[Stated goal]
Reproduce the entire listing below word for word, leaving out the pictures.

[Records for this task]

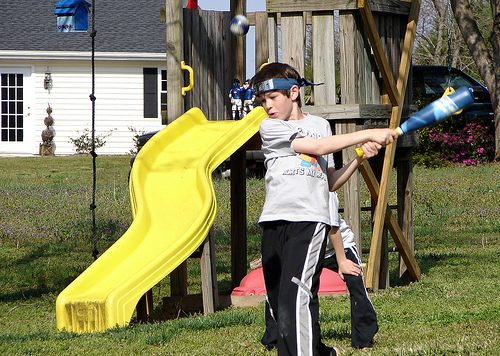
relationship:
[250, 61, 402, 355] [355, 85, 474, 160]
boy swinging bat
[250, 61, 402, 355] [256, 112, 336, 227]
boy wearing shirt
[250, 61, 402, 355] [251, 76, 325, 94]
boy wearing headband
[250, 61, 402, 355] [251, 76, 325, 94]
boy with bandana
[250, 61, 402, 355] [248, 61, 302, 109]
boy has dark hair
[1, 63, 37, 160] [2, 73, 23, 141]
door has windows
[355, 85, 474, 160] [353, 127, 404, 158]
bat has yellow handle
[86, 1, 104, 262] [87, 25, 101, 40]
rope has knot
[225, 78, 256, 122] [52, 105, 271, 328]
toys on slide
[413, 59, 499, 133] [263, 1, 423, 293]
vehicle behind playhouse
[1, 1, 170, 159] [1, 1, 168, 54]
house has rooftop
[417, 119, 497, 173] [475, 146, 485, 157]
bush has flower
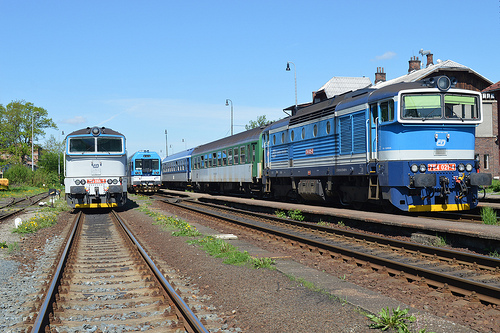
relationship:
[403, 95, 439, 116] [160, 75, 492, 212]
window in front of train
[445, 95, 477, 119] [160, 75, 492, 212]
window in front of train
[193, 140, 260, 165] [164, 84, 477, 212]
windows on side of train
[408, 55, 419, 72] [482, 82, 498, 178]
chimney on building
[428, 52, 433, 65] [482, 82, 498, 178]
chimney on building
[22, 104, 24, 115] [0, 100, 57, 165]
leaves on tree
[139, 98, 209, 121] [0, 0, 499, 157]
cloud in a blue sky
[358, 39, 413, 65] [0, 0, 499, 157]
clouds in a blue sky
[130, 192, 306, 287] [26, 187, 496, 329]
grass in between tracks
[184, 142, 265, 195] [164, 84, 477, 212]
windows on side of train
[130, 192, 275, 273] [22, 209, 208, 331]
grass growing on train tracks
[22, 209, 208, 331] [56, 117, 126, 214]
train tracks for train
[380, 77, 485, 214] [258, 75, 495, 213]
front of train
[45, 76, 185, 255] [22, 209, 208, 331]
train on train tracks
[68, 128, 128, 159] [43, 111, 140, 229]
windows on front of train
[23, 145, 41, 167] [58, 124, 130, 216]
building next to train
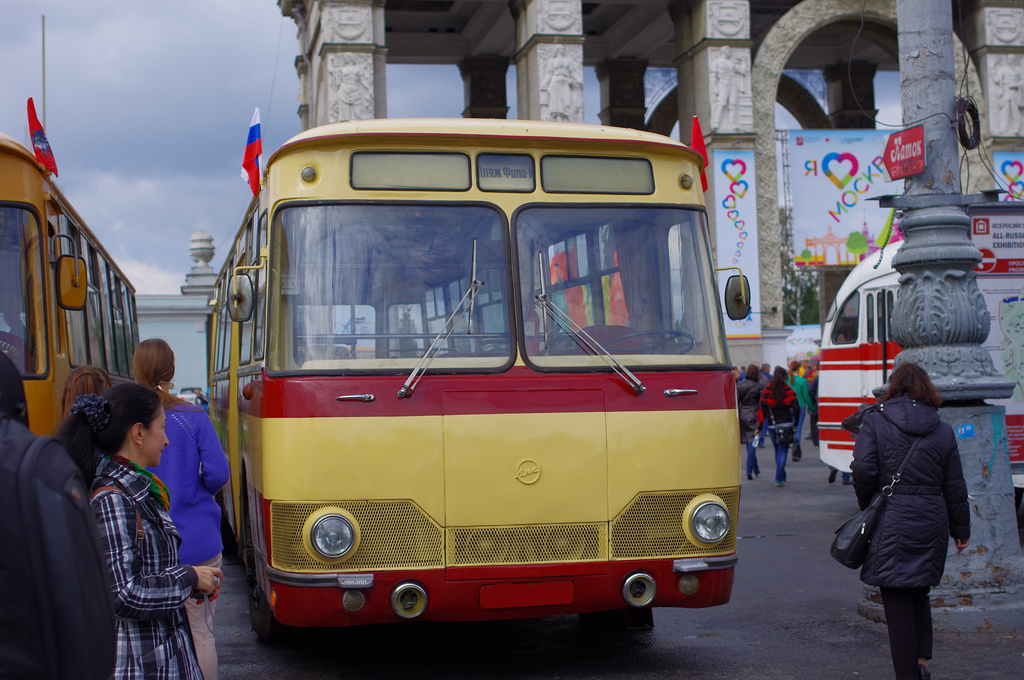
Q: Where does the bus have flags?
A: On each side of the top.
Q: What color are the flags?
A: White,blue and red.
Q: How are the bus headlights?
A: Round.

[Expected output]
relationship:
[250, 61, 402, 355] [355, 85, 474, 160]
boy swinging bat
[250, 61, 402, 355] [256, 112, 336, 227]
boy wearing shirt
[250, 61, 402, 355] [251, 76, 325, 94]
boy wearing headband
[250, 61, 402, 355] [251, 76, 325, 94]
boy with bandana
[250, 61, 402, 355] [248, 61, 302, 109]
boy has dark hair
[1, 63, 37, 160] [2, 73, 23, 141]
door has windows
[355, 85, 474, 160] [353, 127, 404, 158]
bat has yellow handle
[86, 1, 104, 262] [87, 25, 101, 40]
rope has knot
[225, 78, 256, 122] [52, 105, 271, 328]
toys on slide
[413, 59, 499, 133] [263, 1, 423, 293]
vehicle behind playhouse
[1, 1, 170, 159] [1, 1, 168, 54]
house has rooftop
[417, 119, 497, 173] [475, 146, 485, 157]
bush has flower
relationship:
[403, 95, 439, 116] [160, 75, 492, 212]
window in front of train
[445, 95, 477, 119] [160, 75, 492, 212]
window in front of train
[193, 140, 260, 165] [164, 84, 477, 212]
windows on side of train
[408, 55, 419, 72] [482, 82, 498, 178]
chimney on building
[428, 52, 433, 65] [482, 82, 498, 178]
chimney on building
[22, 104, 24, 115] [0, 100, 57, 165]
leaves on tree
[139, 98, 209, 121] [0, 0, 499, 157]
cloud in a blue sky
[358, 39, 413, 65] [0, 0, 499, 157]
clouds in a blue sky
[130, 192, 306, 287] [26, 187, 496, 329]
grass in between tracks
[184, 142, 265, 195] [164, 84, 477, 212]
windows on side of train
[130, 192, 275, 273] [22, 209, 208, 331]
grass growing on train tracks
[22, 209, 208, 331] [56, 117, 126, 214]
train tracks for train
[380, 77, 485, 214] [258, 75, 495, 213]
front of train
[45, 76, 185, 255] [22, 209, 208, 331]
train on train tracks
[68, 128, 128, 159] [43, 111, 140, 229]
windows on front of train
[23, 145, 41, 167] [58, 124, 130, 216]
building next to train
Q: Where does the bus have flags?
A: On each side of the top.
Q: What color are the flags?
A: White,blue and red.
Q: How are the bus headlights?
A: Round.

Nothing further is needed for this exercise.